Please rewrite the text lines from the entries below as a numbered list, one line per item, skipping any blank lines. Leave the pictures out of the answer.

##########

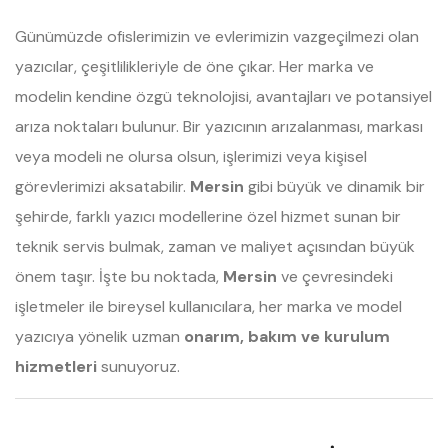
Günümüzde ofislerimizin ve evlerimizin vazgeçilmezi olan
yazıcılar, çeşitlilikleriyle de öne çıkar. Her marka ve
modelin kendine özgü teknolojisi, avantajları ve potansiyel
arıza noktaları bulunur. Bir yazıcının arızalanması, markası
veya modeli ne olursa olsun, işlerimizi veya kişisel
görevlerimizi aksatabilir.
Mersin
gibi büyük ve dinamik bir
şehirde, farklı yazıcı modellerine özel hizmet sunan bir
teknik servis bulmak, zaman ve maliyet açısından büyük
önem taşır. İşte bu noktada,
Mersin
ve çevresindeki
işletmeler ile bireysel kullanıcılara, her marka ve model
yazıcıya yönelik uzman
onarım, bakım ve kurulum
hizmetleri
sunuyoruz.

##########

RESULT OF THE EXERCISE:
1. Günümüzde ofislerimizin ve evlerimizin vazgeçilmezi olan
2. yazıcılar, çeşitlilikleriyle de öne çıkar. Her marka ve
3. modelin kendine özgü teknolojisi, avantajları ve potansiyel
4. arıza noktaları bulunur. Bir yazıcının arızalanması, markası
5. veya modeli ne olursa olsun, işlerimizi veya kişisel
6. görevlerimizi aksatabilir.
7. Mersin
8. gibi büyük ve dinamik bir
9. şehirde, farklı yazıcı modellerine özel hizmet sunan bir
10. teknik servis bulmak, zaman ve maliyet açısından büyük
11. önem taşır. İşte bu noktada,
12. Mersin
13. ve çevresindeki
14. işletmeler ile bireysel kullanıcılara, her marka ve model
15. yazıcıya yönelik uzman
16. onarım, bakım ve kurulum
17. hizmetleri
18. sunuyoruz.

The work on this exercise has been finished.